** EXPLORE THE MATERIAL **
A – Report every line of the records below that contains the string "dans".
B – Continue the tutorial text on Python errors below, picking up right after its final sentence.

(SELECTED TEXT begins)

To add a cell, click the + button in the menu bar.  It'll start out as a text cell.  You can change it to a code cell by clicking inside it so it's highlighted, clicking the drop-down box next to the restart (⟳) button in the menu bar, and choosing "Code".

### Errors
Python is a language, and like natural human languages, it has rules.  It differs from natural language in two important ways:
1. The rules are *simple*.  You can learn most of them in a few weeks and gain reasonable proficiency with the language in a semester.
2. The rules are *rigid*.  If you're proficient in a natural language, you can understand a non-proficient speaker, glossing over small mistakes.  A computer running Python code is not smart enough to do that.

Whenever you write code, you'll make mistakes.  When you run a code cell that has errors, Python will sometimes produce error messages to tell you what you did wrong.

Errors are okay; even experienced programmers make many errors.  When you make an error, you just have to find the source of the problem, fix it, and move on.

We have made an error in the next cell.  Run it and see what happens.

In [None]:
print("This line is missing something."

The last line of the error output attempts to tell you what went wrong.  The *syntax* of a language is its structure, and this `SyntaxError` tells you that you have created an illegal structure.  "`EOF`" means "end of file," so the message is saying Python expected you to write something more (in this case, a right parenthesis) before finishing the cell.

(SELECTED TEXT ends)
(EXTRACTED ENTRIES begins)

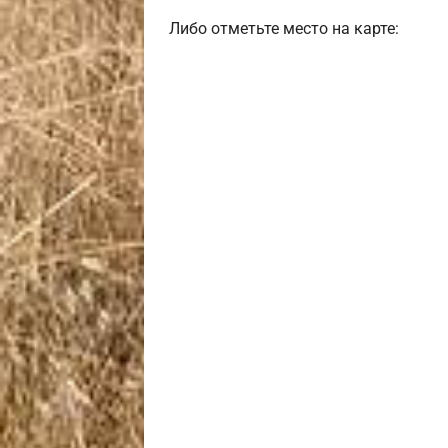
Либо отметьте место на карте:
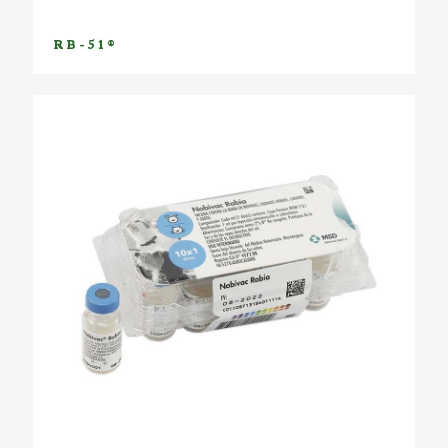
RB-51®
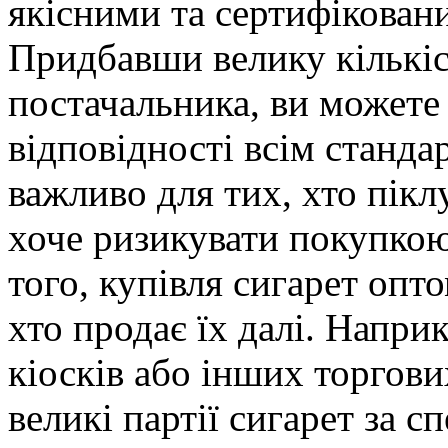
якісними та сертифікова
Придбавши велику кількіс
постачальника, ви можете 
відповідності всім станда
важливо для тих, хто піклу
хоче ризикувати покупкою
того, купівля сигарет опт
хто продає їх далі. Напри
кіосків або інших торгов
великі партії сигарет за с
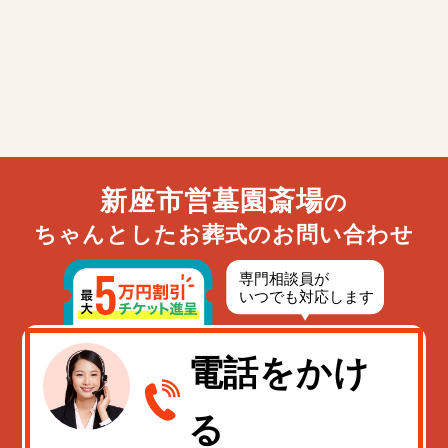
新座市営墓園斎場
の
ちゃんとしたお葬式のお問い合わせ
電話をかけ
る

(EXTRACTED ENTRIES ends)
(EXTRACTED ENTRIES begins)

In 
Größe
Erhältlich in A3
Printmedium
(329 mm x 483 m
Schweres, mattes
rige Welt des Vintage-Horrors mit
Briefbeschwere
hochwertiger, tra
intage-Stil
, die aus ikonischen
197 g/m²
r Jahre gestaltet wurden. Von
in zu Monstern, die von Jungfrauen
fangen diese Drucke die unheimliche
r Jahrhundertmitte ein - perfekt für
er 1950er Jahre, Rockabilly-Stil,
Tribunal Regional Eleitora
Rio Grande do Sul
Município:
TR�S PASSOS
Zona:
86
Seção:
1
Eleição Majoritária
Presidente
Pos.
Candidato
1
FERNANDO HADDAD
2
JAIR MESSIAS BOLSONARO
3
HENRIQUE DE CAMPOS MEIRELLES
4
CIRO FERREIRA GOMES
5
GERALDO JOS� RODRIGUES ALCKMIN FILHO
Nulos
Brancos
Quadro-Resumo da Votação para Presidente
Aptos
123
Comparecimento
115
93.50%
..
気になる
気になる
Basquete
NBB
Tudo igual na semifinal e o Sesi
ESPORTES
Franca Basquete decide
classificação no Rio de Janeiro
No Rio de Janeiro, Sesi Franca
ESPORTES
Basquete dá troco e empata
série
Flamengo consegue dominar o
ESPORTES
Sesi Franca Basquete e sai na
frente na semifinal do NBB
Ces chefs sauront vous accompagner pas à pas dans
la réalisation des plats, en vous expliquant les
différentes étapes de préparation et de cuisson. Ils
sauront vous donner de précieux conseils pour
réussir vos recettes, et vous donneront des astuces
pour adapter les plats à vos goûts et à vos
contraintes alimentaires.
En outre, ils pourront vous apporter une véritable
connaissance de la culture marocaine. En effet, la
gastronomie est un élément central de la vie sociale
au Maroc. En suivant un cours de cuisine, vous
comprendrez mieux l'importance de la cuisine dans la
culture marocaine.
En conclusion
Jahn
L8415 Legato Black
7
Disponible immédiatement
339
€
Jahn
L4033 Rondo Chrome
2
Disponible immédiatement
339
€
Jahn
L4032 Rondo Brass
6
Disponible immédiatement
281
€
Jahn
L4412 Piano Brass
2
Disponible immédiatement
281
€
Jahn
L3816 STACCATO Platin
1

(EXTRACTED ENTRIES ends)

** EXPECTED RESULTS **
A –
Ces chefs sauront vous accompagner pas à pas dans
comprendrez mieux l'importance de la cuisine dans la

B –
There's a lot of terminology in programming languages, but you don't need to know it all in order to program effectively. If you see a cryptic message like this, you can often get by without deciphering it. Add a parenthesis to the end of the line to get rid of the error message.

Run the cell below so that we can get started on our module! These are our import statements (and a few other things). 

Because of the size of the Python community, if there is a function that you want to use, there is a good chance that someone has written one already and been kind enough to share their work in the form of packages. We can start using those packages by writing `import` and then the package name.

TODO: WRITE ABOUT THE TOOLBAR, SERVER TIME OUT, ETC.

In [None]:
# imports -- just run this cell
import scipy
import numpy as np
import pandas as pd
import seaborn as sns
from scipy.stats import mode
import matplotlib.pyplot as plt
import warnings

warnings.filterwarnings('ignore')
sns.set_style('darkgrid')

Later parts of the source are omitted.